▶ [WHAT YOU ARE ASKED TO DO]:
From the material beneath, pull every line with the word "evenodd".

Start of DATA TO EXAMINE

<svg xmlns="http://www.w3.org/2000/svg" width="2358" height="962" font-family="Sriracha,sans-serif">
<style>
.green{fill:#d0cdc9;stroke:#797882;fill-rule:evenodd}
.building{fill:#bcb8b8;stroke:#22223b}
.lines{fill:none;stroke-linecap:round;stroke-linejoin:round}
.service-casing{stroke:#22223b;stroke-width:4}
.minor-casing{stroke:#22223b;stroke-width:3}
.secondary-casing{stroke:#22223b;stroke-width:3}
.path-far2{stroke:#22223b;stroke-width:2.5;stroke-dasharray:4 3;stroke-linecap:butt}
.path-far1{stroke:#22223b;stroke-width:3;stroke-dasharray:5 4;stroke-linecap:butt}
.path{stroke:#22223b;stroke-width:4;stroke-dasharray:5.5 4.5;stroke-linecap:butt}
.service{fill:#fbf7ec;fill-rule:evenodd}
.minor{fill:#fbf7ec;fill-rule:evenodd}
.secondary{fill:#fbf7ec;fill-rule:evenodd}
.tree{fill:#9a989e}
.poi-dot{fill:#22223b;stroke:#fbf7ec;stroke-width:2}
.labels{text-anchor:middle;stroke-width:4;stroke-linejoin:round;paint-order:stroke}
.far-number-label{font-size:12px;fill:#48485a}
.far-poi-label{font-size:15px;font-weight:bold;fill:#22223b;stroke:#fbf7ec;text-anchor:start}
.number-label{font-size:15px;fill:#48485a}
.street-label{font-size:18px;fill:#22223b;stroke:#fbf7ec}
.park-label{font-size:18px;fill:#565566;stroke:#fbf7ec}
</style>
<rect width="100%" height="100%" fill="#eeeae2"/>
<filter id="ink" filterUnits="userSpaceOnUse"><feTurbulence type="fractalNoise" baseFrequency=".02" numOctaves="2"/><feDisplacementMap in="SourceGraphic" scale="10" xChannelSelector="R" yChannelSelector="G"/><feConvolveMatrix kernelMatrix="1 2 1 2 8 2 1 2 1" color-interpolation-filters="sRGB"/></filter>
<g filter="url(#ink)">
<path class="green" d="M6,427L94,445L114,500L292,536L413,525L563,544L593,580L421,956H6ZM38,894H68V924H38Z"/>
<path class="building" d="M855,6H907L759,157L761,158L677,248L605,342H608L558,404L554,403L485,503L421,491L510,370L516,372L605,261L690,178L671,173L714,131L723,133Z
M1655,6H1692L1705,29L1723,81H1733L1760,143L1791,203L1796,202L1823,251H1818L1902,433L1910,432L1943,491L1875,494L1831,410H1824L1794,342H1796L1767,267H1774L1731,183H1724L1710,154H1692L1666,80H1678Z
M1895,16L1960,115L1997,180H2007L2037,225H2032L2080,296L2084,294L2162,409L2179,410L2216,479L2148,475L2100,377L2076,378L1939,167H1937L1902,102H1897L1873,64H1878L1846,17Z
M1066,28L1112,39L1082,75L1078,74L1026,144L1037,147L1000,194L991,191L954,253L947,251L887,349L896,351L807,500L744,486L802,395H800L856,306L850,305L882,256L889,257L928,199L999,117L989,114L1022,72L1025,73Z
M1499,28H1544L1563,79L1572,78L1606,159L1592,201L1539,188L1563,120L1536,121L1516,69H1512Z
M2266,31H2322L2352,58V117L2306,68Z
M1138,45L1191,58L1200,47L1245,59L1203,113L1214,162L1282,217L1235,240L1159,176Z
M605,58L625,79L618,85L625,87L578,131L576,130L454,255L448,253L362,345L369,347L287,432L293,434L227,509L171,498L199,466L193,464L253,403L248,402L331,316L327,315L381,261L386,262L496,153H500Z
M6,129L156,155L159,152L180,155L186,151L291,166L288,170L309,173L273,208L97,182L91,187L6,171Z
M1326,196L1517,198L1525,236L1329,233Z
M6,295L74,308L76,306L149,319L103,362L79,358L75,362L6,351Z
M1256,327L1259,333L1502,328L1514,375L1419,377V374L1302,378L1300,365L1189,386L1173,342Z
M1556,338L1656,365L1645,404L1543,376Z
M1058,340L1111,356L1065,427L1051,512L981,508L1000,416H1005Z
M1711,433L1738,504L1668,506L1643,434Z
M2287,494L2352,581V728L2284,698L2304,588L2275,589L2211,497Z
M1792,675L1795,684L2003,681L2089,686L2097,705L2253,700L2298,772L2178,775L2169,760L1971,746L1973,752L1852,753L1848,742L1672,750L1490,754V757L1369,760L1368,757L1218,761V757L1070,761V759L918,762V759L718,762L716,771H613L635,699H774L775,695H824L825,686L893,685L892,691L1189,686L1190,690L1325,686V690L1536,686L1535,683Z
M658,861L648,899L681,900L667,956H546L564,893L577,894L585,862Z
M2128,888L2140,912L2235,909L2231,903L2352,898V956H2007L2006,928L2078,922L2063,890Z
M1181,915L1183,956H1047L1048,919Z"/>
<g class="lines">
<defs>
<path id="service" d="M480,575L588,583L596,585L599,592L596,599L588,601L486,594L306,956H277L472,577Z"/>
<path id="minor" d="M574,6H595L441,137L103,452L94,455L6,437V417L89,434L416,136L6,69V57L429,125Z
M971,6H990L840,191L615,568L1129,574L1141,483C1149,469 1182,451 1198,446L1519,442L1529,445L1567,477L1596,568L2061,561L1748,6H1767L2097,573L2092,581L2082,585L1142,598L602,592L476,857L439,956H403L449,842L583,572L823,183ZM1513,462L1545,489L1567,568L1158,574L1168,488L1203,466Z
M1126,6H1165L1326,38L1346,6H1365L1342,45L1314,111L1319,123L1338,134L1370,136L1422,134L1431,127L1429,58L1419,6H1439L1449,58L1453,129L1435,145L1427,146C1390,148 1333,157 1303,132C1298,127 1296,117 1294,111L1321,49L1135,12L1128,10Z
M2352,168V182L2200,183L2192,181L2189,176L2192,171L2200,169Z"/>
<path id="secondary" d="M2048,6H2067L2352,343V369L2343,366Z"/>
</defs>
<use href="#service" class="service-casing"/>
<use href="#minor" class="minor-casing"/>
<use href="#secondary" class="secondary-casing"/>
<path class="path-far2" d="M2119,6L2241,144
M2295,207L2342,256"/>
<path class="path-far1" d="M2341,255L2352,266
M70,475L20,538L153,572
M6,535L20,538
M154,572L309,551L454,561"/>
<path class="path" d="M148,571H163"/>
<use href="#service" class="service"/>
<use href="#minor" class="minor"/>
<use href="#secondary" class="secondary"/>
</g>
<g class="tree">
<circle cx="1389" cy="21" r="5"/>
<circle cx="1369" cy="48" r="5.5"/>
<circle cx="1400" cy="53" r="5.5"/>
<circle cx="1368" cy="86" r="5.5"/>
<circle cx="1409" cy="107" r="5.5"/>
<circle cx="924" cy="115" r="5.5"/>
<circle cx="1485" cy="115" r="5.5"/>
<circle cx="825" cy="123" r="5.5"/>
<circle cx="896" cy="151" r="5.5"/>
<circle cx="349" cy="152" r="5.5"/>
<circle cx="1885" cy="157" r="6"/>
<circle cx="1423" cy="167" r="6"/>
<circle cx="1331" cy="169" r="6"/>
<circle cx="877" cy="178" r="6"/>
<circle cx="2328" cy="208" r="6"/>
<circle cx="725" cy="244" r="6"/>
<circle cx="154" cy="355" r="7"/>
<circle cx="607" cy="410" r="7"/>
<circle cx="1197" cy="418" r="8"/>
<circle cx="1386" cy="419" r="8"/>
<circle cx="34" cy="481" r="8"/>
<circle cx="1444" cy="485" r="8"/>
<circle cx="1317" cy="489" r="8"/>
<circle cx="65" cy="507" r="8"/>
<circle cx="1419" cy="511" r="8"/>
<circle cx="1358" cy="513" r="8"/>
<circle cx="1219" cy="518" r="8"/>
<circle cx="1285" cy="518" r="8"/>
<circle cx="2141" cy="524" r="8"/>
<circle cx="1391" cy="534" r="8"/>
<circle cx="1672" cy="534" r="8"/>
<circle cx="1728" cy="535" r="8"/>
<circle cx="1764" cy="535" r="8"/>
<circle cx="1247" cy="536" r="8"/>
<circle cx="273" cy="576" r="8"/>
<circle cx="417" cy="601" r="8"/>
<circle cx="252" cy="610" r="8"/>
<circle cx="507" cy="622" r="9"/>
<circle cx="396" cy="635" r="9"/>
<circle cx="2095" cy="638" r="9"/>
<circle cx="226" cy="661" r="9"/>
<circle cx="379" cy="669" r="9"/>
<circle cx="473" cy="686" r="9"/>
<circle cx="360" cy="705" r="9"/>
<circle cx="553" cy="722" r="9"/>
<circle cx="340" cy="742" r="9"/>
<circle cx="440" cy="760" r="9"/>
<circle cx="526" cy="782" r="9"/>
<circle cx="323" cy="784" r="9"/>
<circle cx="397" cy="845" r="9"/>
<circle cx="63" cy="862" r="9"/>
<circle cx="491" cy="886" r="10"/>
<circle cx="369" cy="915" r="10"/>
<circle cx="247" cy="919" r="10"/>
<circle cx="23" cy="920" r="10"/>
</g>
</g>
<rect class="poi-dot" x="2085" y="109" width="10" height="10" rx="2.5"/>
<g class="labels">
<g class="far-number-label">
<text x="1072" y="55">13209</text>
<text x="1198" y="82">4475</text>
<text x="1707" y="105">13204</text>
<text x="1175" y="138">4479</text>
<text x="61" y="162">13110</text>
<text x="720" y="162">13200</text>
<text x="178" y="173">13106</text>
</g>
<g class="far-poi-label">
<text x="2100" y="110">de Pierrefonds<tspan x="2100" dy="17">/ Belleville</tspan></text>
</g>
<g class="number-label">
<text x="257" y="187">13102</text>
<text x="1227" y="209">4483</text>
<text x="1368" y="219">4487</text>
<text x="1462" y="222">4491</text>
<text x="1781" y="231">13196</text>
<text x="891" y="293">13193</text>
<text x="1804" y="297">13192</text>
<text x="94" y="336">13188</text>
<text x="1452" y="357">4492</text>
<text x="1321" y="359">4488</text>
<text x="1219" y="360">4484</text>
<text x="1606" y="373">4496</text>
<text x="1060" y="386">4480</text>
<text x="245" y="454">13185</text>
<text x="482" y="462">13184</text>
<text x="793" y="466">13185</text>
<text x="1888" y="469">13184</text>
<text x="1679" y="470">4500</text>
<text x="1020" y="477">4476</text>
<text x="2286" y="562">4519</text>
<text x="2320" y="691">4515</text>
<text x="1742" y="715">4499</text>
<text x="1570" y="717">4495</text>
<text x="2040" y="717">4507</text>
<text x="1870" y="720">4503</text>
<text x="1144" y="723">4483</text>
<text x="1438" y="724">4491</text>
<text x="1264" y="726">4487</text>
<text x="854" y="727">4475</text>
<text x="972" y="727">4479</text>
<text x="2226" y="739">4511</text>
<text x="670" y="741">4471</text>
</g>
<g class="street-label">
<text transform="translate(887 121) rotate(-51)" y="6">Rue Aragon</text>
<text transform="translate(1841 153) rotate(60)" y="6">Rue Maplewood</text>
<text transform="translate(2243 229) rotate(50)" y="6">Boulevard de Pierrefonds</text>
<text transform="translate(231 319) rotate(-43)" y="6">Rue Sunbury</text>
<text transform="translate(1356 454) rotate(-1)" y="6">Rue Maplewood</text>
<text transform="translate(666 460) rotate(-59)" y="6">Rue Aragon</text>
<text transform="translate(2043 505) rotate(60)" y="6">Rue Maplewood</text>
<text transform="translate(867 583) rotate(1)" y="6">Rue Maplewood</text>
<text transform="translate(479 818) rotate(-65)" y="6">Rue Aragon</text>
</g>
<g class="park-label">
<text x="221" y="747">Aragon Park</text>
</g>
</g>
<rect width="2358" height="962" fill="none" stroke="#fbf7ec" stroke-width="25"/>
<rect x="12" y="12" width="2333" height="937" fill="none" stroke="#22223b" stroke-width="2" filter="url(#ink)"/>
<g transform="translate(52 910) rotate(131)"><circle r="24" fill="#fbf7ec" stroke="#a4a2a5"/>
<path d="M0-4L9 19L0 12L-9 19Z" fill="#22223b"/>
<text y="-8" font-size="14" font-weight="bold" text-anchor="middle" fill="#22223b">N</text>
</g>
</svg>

End of DATA TO EXAMINE

▶ [EXERCISE OUTPUT]:
.green{fill:#d0cdc9;stroke:#797882;fill-rule:evenodd}
.service{fill:#fbf7ec;fill-rule:evenodd}
.minor{fill:#fbf7ec;fill-rule:evenodd}
.secondary{fill:#fbf7ec;fill-rule:evenodd}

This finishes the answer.